The report, by four experts on weapons proliferation at the respected Carnegie Endowment for International Peace, is likely to re ignite calls for a commission to look into the government's pre-war intelligence claims.
According to the report, the absence of any imminent threat from Saddam Hussein's chemical or nuclear programs was "knowable" before the war. There was greater uncertainty over biological weapons but no evidence strong enough to justify war.
The authors say the intelligence reports of Iraq's capabilities grew more shrill in October 2002 with the publication of a National Intelligence Estimate (NIE), which included an unusual number of dissenting views by intelligence officials.

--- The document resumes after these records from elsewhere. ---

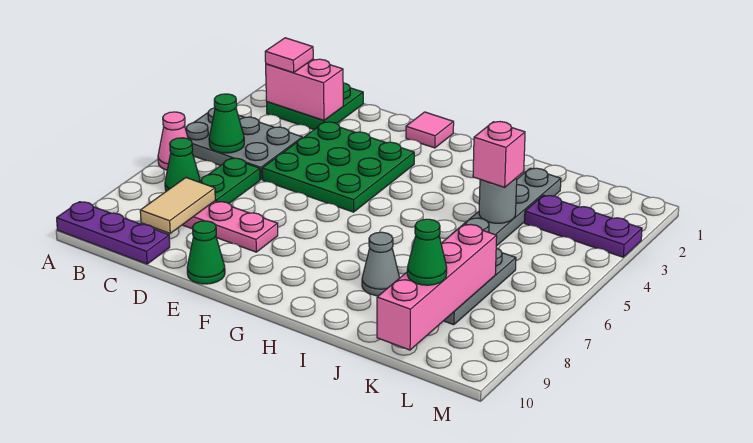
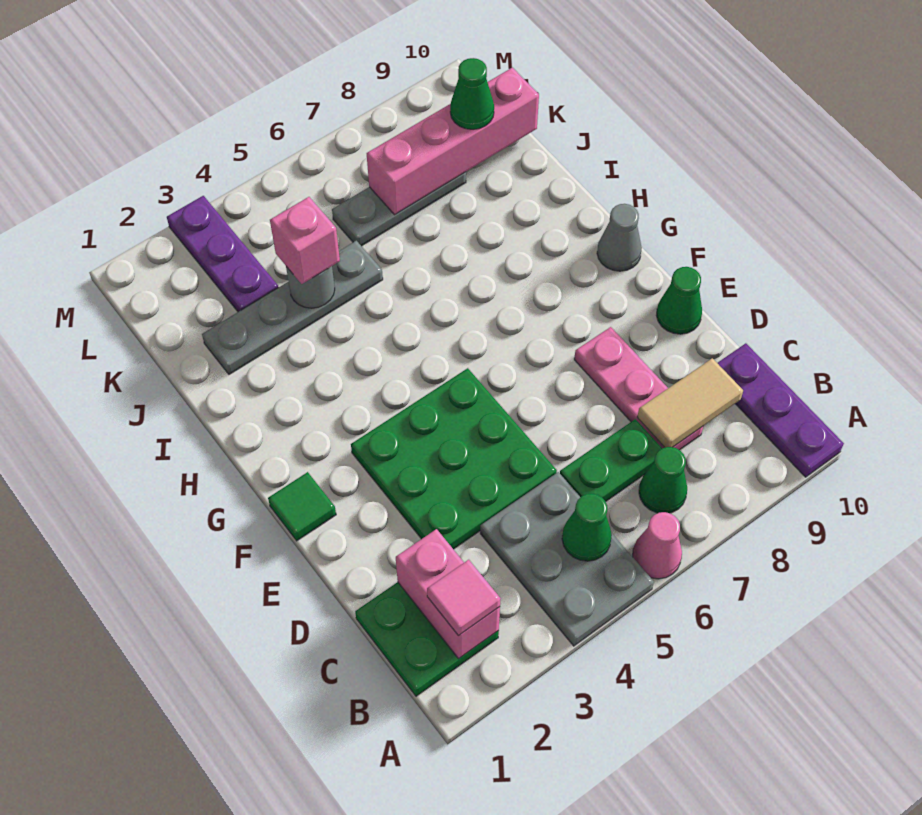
pink tile F1 level 1 -> green tile F1 level 1
grey cone I8 level 1 -> grey cone G10 level 1

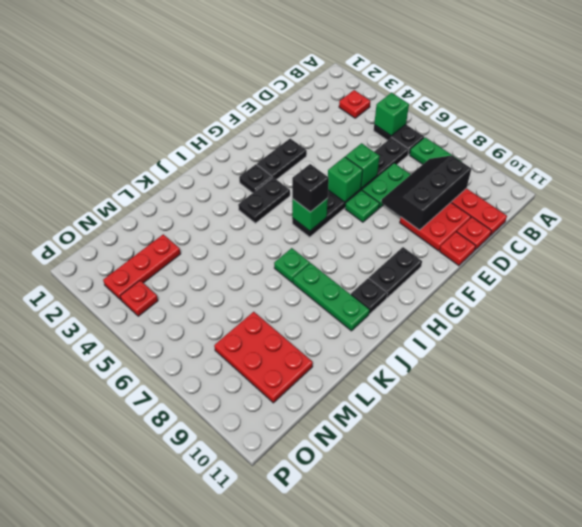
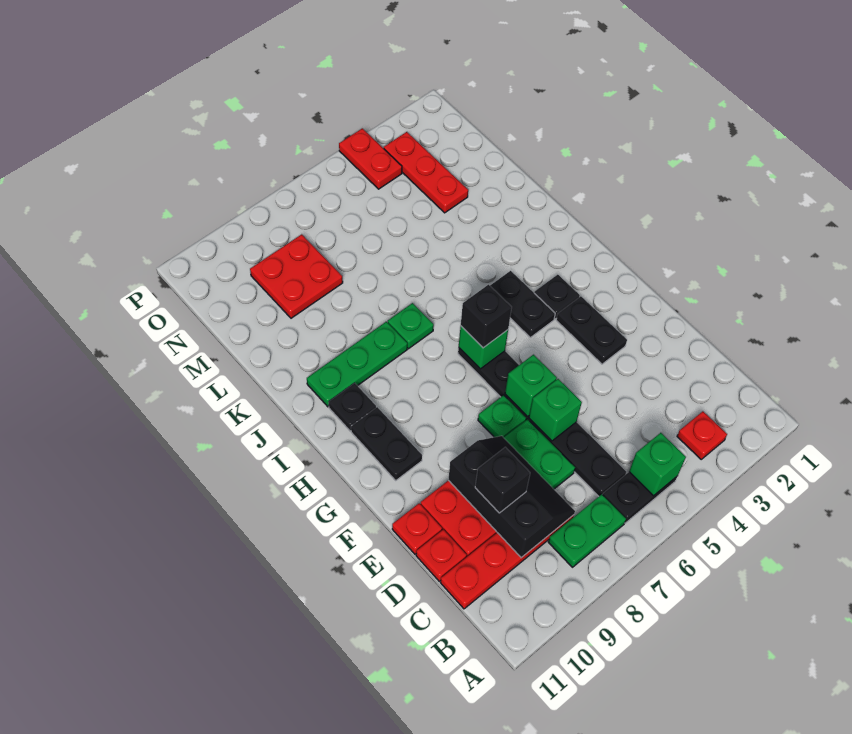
none -> black brick D9 level 3
red plate M8:N10 level 1 -> red plate M8:N9 level 1
red plate O4 level 1 -> red plate O4:P4 level 1

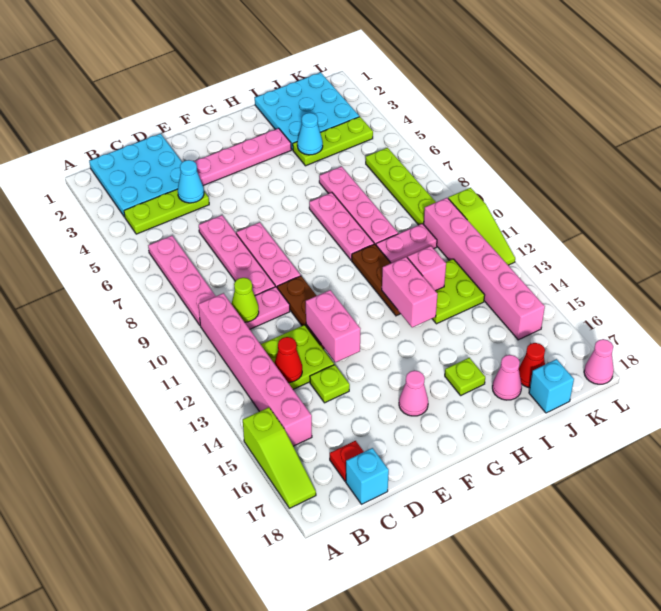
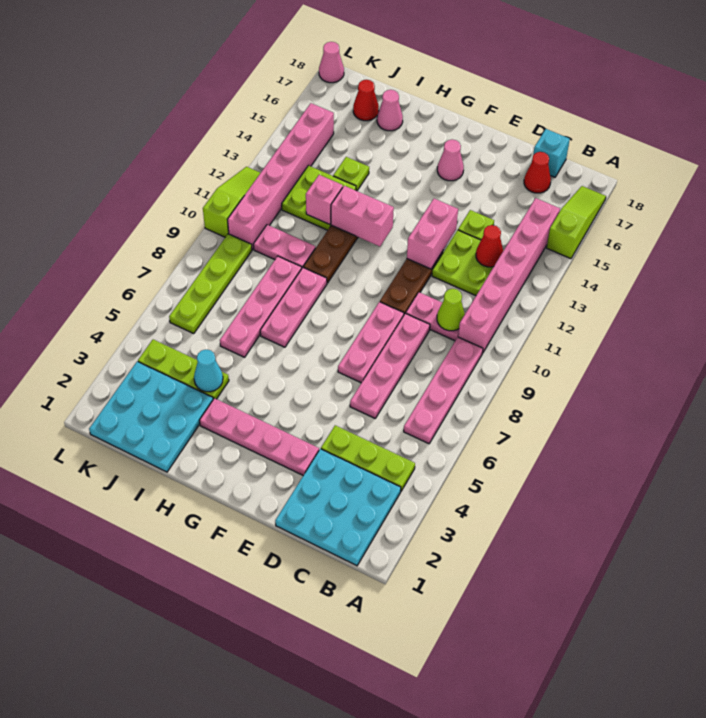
red plate C17 level 1 -> red cone C17 level 1
cyan cone D4 level 2 -> none
pink brick H12:H13 level 2 -> pink brick G12:H12 level 2
lime plate H16 level 1 -> lime plate I14 level 1
cyan brick J18 level 1 -> none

The intelligence community, the report says, began to be unduly influenced by policymakers' views "sometime in 2002". Repeated visits to the CIA by the US vice president, Dick Cheney, and demands by top officials to see unsubstantiated reports, created an atmosphere in which intelligence analysts were pressed to come to "more threatening" judgments of Iraq.
The report concludes that "administration officials systematically misrepresented the threat from Iraq's WMD and ballistic missile programs".
Last night a White House official responded by pointing to Mr Bush's comment on December 15 when he was pressed on the absence of Iraqi WMD. He claimed evidence had been found that contravened UN resolution 1441 calling for Saddam to disarm, a possible reference to signs that Iraq had been trying to extend the range of its missiles beyond UN limits.
Stuart Cohen, the vice chairman of the National Intelligence Council, which oversees intelligence assessments, also defended the 2002 NIE. "We did not, in any area, hype our judgments. We made our calls based on the evidence we had. We never used the word 'imminent' in the ... estimate."
But Joseph Cirincione, lead author of the Carnegie report, said: "This is the first thorough review of the intelligence threat assessments, administration statements, findings of UN inspectors and nine months of US searches in Iraq. It shows the threat assessment process is broken. The NIE was wildly off the mark."